031907_new_highlow.JPG

My initial reaction when looking at this is that the blue Bollinger lines need to drop into that 20 range. The red stochastic line in a perfect word penetrates oversold and price represented by the green line chart (Nasdaq) has a yucky, scare the pants off you day. But unfortunately markets are not that compliant in our lofty goals. So they do silly things like chop around for 6 months. Or go down for 6 months. Or turn on a dime and leave you in the dust. Either way have a system, or systems, in place to take advantage of whichever scenario plays out.

I also wanted to mention Gold as a possible play on market strength and weakening dollar. As you might remember our trend following system triggered second entry add-on buys in some of the commodities (oil, gold) and concurrently triggered a buy in the Euro currency. If this plays out I could see Gold being the big beneficiary as world markets strengthen (commodity demand increase) and the Euro continues it’s strength against the dollar. This would in my opinion could create a decent environment for some price appreciation in Gold. But this is really trying to fit the world to my buy signal. And if it rolls over and I get an exit signal then all this is just macro BS and will be nothing more than silly hyperbole.

031907_gld.JPG

Have a Great Night!

Dave Johnson

In yesterdays post i told you that the indexes trading through the March 5 low would be a quick slam dunk trade for 2-5 SP5OO points. When the SPY traded at 137.32 - one tick below the March 5 low it triggered a short at the market in the Emini SP500 futures contract. It entered at 1381.25. The chart with one minute bars shows you exactly what happened.

the_trade1.JPG


And we seem to have rebounded nicely off those levels. Definitely a ray of hope.

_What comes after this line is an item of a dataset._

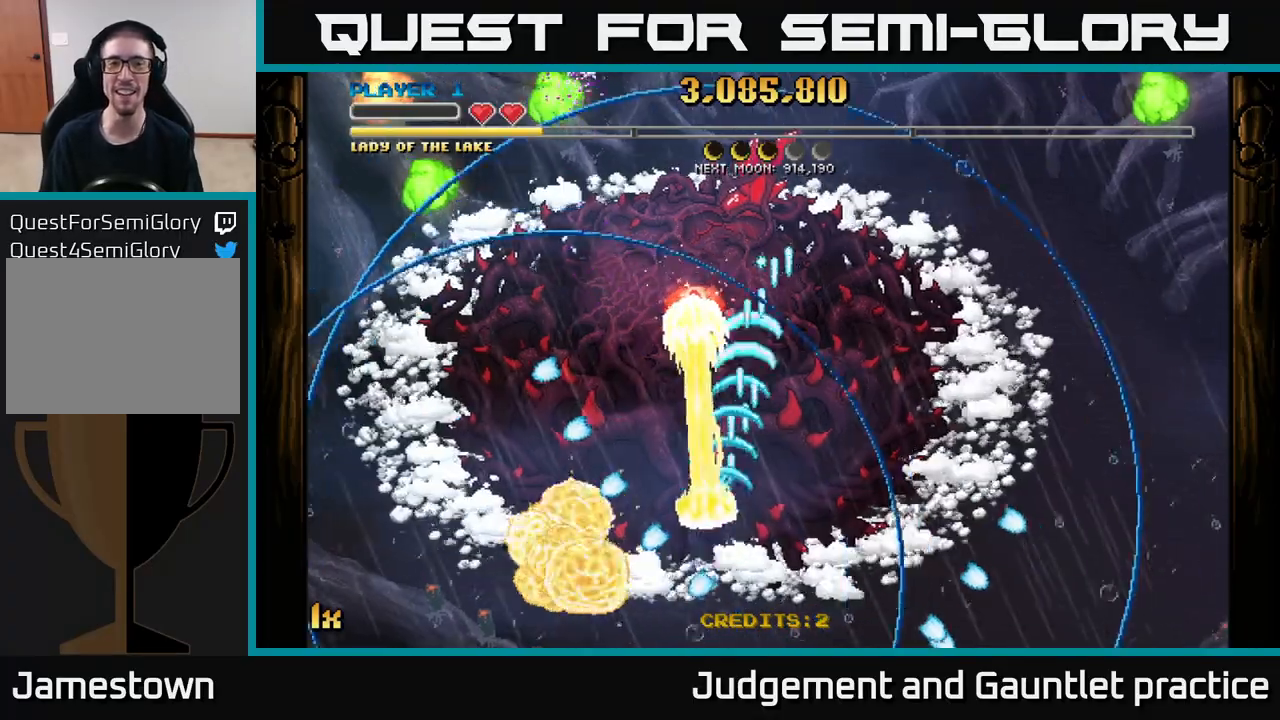
{"buttons": ["A"], "left_stick": "right", "events": [[167, "left_stick", "up"], [500, "left_stick", "right"]]}
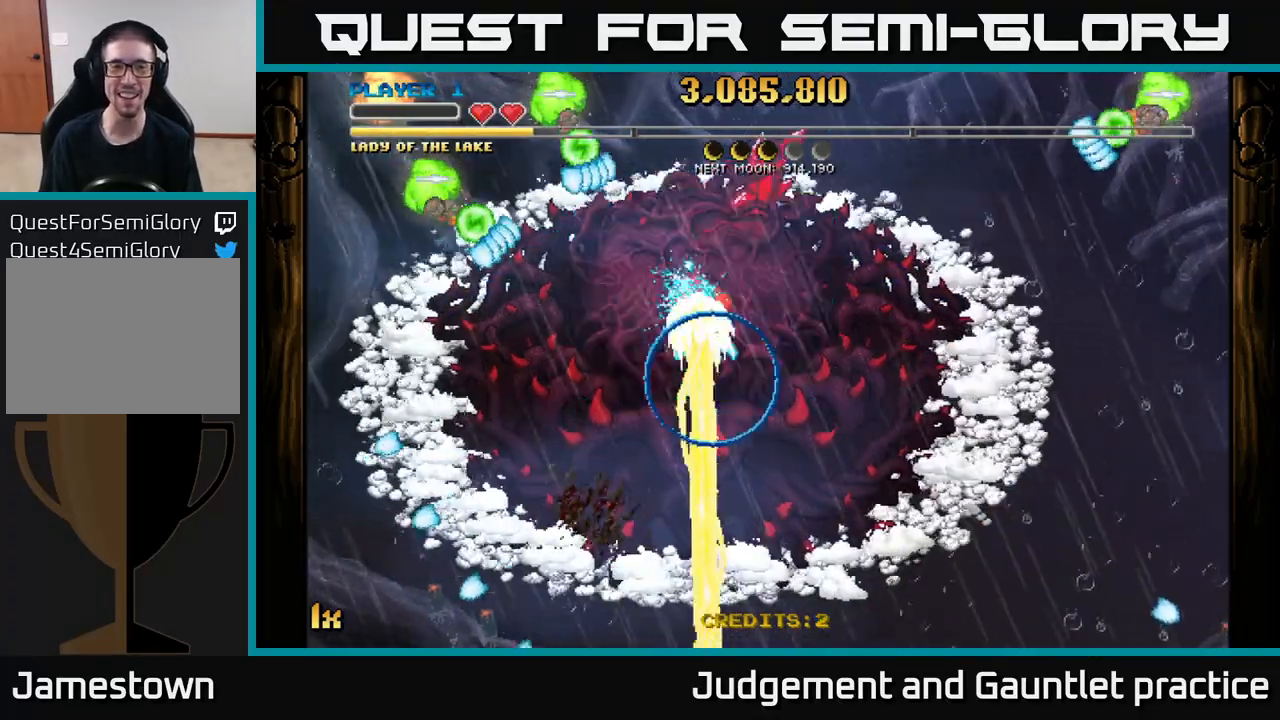
{"buttons": ["A"], "left_stick": "up-right", "events": [[33, "left_stick", "down-right"], [200, "left_stick", "up-right"], [300, "left_stick", "up-left"], [400, "left_stick", "up-right"]]}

And John referring to the good people over a Kiplinger as conspiracy theorists may be pushing the envelope sir. Curious to hear what readers think on that subject.

Have a Great Day,

Dave Johnson

I see that John mentioned the trend following entry in to USO in the last post. Typically all of the major equity indexes are out of the markets now after the big down day on February 27th. The way I now look at the markets will require any trend type entries to be non-equity correlated until these equity indices begin to trigger trend entries to the upside again. This is not picking bottoms. Just brute force trend following. In the chart below we can see what part of the 2006 up move was captured.

nas_trend.JPG

Not too bad. During that window of time when the trend systems are turned on it is a clear signal to me to turn “on” other modules of the portfolio. This allows me to trade in my equity ETF systems. It allows me to use my system that trades in IBD type stocks. But right now those portions of the portfolio are turned “off”. I had given a rough breakdown in how I assemble my portfolio modules in a post on the old blog from October 2005.

But Oil John? I like it. Also I should note that as well as oil triggering so are all of the Bond type ETF’s such as IEF and TLT . These types of trend following trades can be very frustrating because you will have many false signals before you actually catch a good ride. But having worked with thee Fuzzy script John created, it is one of the best out there. It will surely give us a heads up as to what is moving and we’ll be following those triggers here on the blog.

Here’s to a having a good trading week. And if you want a good grasp at what the week has in store the Minyanville Trading Radar is a good tool.

Have a Great Week!

Dave Johnson (I have to remember to sign these - with 2 of us writing the blog)

I wanted to post this chart of the SP500 that everyone sees developing. The trade is to get short. The trade has clear delineation in terms of stops and targets. It’s just that it looks too damn obvious. Maybe that will keep others from the trade. I will be looking to get into this trade next week. Go through your charts of the SP500 this weekend.

Look through past years what has happened when after a hard pullback from highs led to a small rally and then the low is broken. Typically a good chunk of points can be garnered on the short side right below those lows. Obvious? Yes.